Du sitzt nach der Tour im Biergarten, das Glas ist kalt, der Durst groß – und irgendwer bestellt ein "Radler". Spätestens dann kommt die Klassikerfrage auf, die garantiert schon tausendmal am Tisch gestellt wurde: Woher kommt der Begriff "Radler" – und warum heißt das Getränk wie wir? Gute Nachricht: Genau dafür gibt’s diese Rubrik. Keine dummen Fragen.
Radler: Was ist das eigentlich genau?
Ein Radler ist in Deutschland meist ein Biermischgetränk aus Bier und Zitronenlimonade (oft ungefähr 50:50).
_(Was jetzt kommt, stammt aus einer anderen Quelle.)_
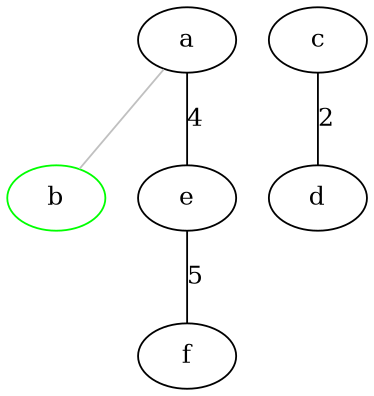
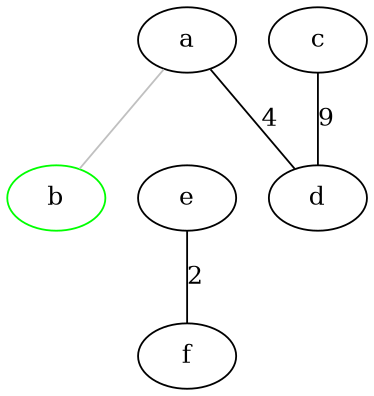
  digraph {
    edge [arrowhead=none]
    n1 [label=a]
    n2 [color=green label=b]
    n3 [label=e]
    n4 [label=f]
    n5 [label=c]
    n6 [label=d]
    n1 -> n2 [color=grey]
-   n1 -> n3 [label=4]
-   n3 -> n4 [label=5]
-   n5 -> n6 [label=2]
+   n1 -> n6 [label=4]
+   n3 -> n4 [label=2]
+   n5 -> n6 [label=9]
  }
Ergebnis: spritzig, erfrischend, weniger alkoholstark als pures Bier – und damit für viele die naheliegende Wahl nach sportlicher Aktivität (oder wenn’s einfach leicht bleiben soll).
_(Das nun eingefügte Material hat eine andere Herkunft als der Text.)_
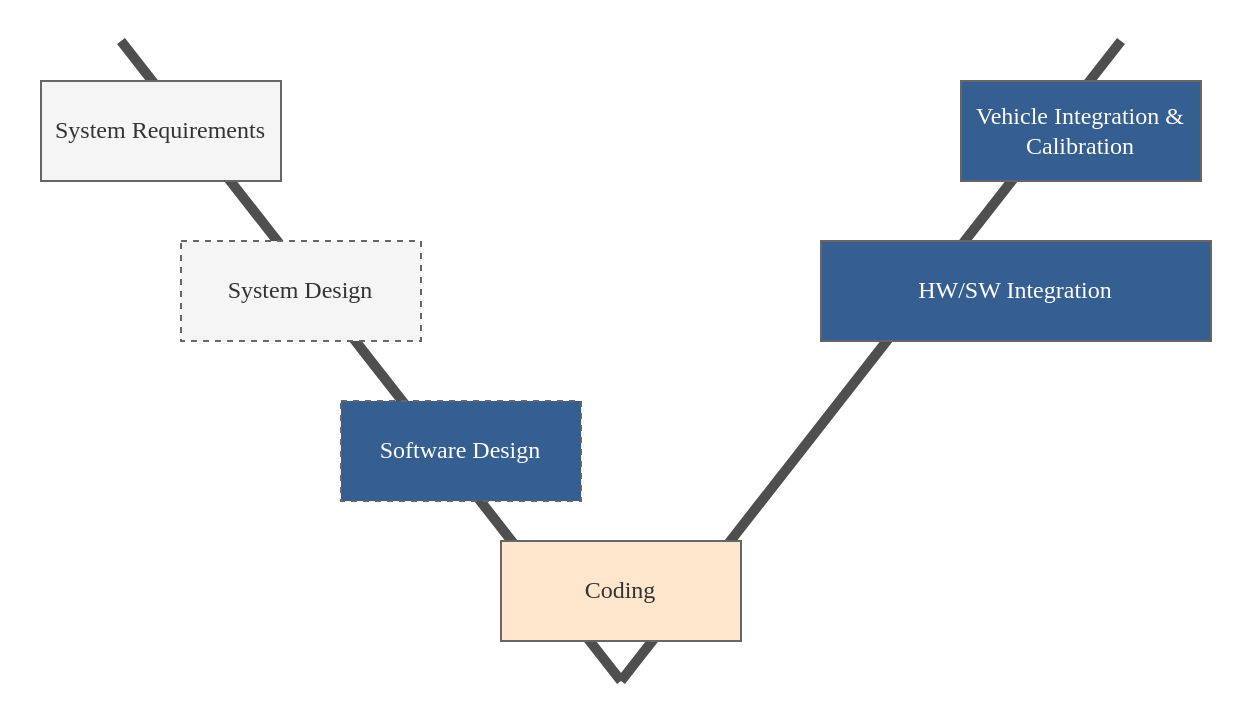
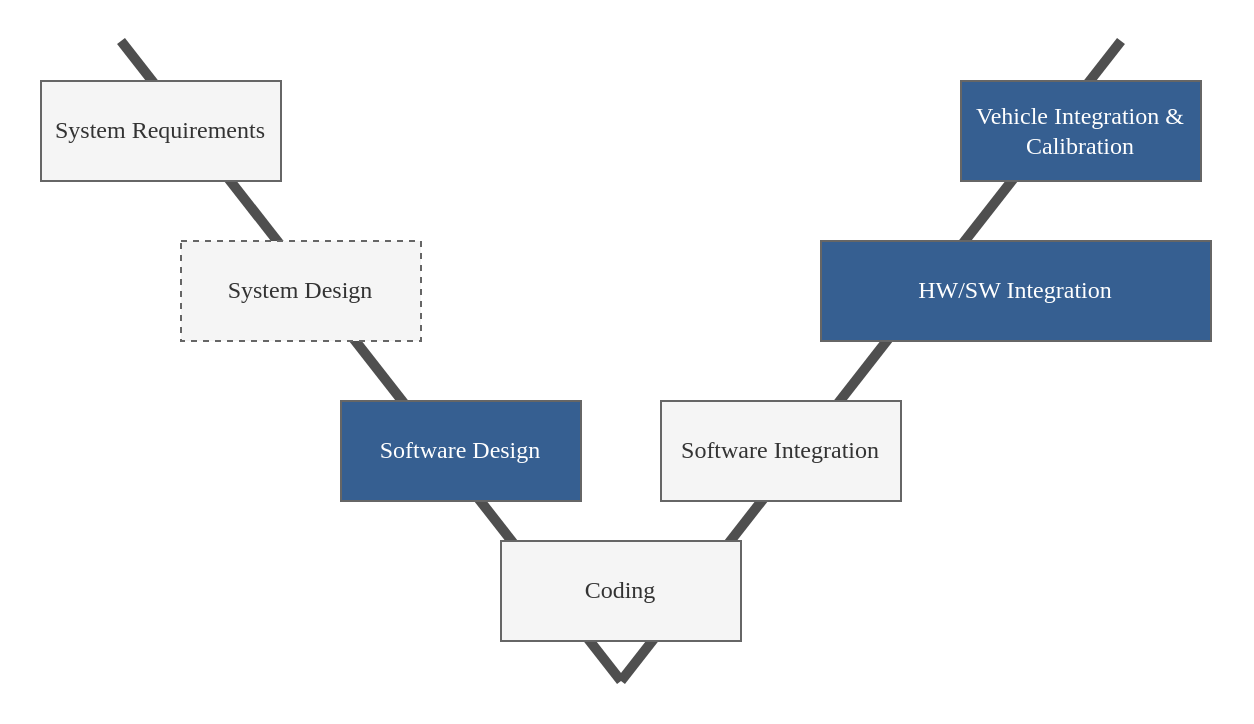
  <mxCell id="0" />
  <mxCell id="1" parent="0" />
  <mxCell id="2" value="" style="endArrow=none;html=1;rounded=0;strokeColor=#4F4F4F;strokeWidth=5;" parent="1" edge="1"><mxGeometry width="50" height="50" relative="1" as="geometry"><mxPoint x="310" y="340" as="sourcePoint" /><mxPoint x="560" y="20" as="targetPoint" /></mxGeometry></mxCell>
  <mxCell id="3" value="" style="endArrow=none;html=1;rounded=0;strokeColor=#4F4F4F;strokeWidth=5;" parent="1" edge="1"><mxGeometry width="50" height="50" relative="1" as="geometry"><mxPoint x="60" y="20" as="sourcePoint" /><mxPoint x="310" y="340" as="targetPoint" /></mxGeometry></mxCell>
  <mxCell id="4" value="&lt;font data-font-src=&quot;https://fonts.googleapis.com/css?family=Poppins&quot; face=&quot;Poppins&quot;&gt;System Requirements&lt;/font&gt;" style="rounded=0;whiteSpace=wrap;html=1;strokeColor=#666666;fillColor=#f5f5f5;fontColor=#333333;" parent="1" vertex="1"><mxGeometry x="20" y="40" width="120" height="50" as="geometry" /></mxCell>
  <mxCell id="5" value="&lt;font face=&quot;Poppins&quot;&gt;Vehicle Integration &amp;amp; Calibration&lt;/font&gt;" style="rounded=0;whiteSpace=wrap;html=1;strokeColor=#666666;fillColor=#365f91;fontColor=#ffffff;" parent="1" vertex="1"><mxGeometry x="480" y="40" width="120" height="50" as="geometry" /></mxCell>
  <mxCell id="6" value="&lt;font data-font-src=&quot;https://fonts.googleapis.com/css?family=Poppins&quot; face=&quot;Poppins&quot;&gt;System Design&lt;/font&gt;" style="rounded=0;whiteSpace=wrap;html=1;strokeColor=#666666;fillColor=#f5f5f5;fontColor=#333333;dashed=1;" parent="1" vertex="1"><mxGeometry x="90" y="120" width="120" height="50" as="geometry" /></mxCell>
  <mxCell id="7" value="&lt;font face=&quot;Poppins&quot; data-font-src=&quot;https://fonts.googleapis.com/css?family=Poppins&quot;&gt;HW/SW Integration&lt;/font&gt;" style="rounded=0;whiteSpace=wrap;html=1;strokeColor=#666666;fillColor=#365f91;fontColor=#ffffff;" parent="1" vertex="1"><mxGeometry x="410" y="120" width="195" height="50" as="geometry" /></mxCell>
- <mxCell id="8" value="&lt;font face=&quot;Poppins&quot; data-font-src=&quot;https://fonts.googleapis.com/css?family=Poppins&quot;&gt;Coding&lt;/font&gt;" style="rounded=0;whiteSpace=wrap;html=1;fillColor=#ffe6cc;fontColor=#333333;strokeColor=#666666;" parent="1" vertex="1"><mxGeometry x="250" y="270" width="120" height="50" as="geometry" /></mxCell>
- <mxCell id="9" value="&lt;font face=&quot;Poppins&quot;&gt;Software Design&lt;/font&gt;" style="rounded=0;whiteSpace=wrap;html=1;strokeColor=#666666;fillColor=#365f91;fontColor=#FFFFFF;dashed=1;" parent="1" vertex="1"><mxGeometry x="170" y="200" width="120" height="50" as="geometry" /></mxCell>
+ <mxCell id="8" value="&lt;font face=&quot;Poppins&quot; data-font-src=&quot;https://fonts.googleapis.com/css?family=Poppins&quot;&gt;Coding&lt;/font&gt;" style="rounded=0;whiteSpace=wrap;html=1;fillColor=#f5f5f5;fontColor=#333333;strokeColor=#666666;" parent="1" vertex="1"><mxGeometry x="250" y="270" width="120" height="50" as="geometry" /></mxCell>
+ <mxCell id="9" value="&lt;font face=&quot;Poppins&quot;&gt;Software Design&lt;/font&gt;" style="rounded=0;whiteSpace=wrap;html=1;strokeColor=#666666;fillColor=#365f91;fontColor=#FFFFFF;" parent="1" vertex="1"><mxGeometry x="170" y="200" width="120" height="50" as="geometry" /></mxCell>
+ <mxCell id="10" value="&lt;font data-font-src=&quot;https://fonts.googleapis.com/css?family=Poppins&quot; face=&quot;Poppins&quot;&gt;Software Integration&lt;/font&gt;" style="rounded=0;whiteSpace=wrap;html=1;strokeColor=#666666;fillColor=#f5f5f5;fontColor=#333333;" parent="1" vertex="1"><mxGeometry x="330" y="200" width="120" height="50" as="geometry" /></mxCell>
Woher kommt der Begriff "Radler"?
Biergarten-Legende und doch die Realität? Fakt ist: Es lässt sich nicht seriös belegen, welche Brauerei den Begriff "Radler" als erste offiziell genutzt hat. Dennoch heißt es der Legende nach, dass um 1922 auf der Kugler Alm bei Deisenhofen nahe München der Wirt Franz Xaver Kugler einer größeren Anzahl Radfahrer ein Bier kredenzen sollte, er dieses aber mit Limonade strecken musste, weil nicht genug Bier vorhanden war. Das "Radler-Maß", kurz "Radler" war geboren.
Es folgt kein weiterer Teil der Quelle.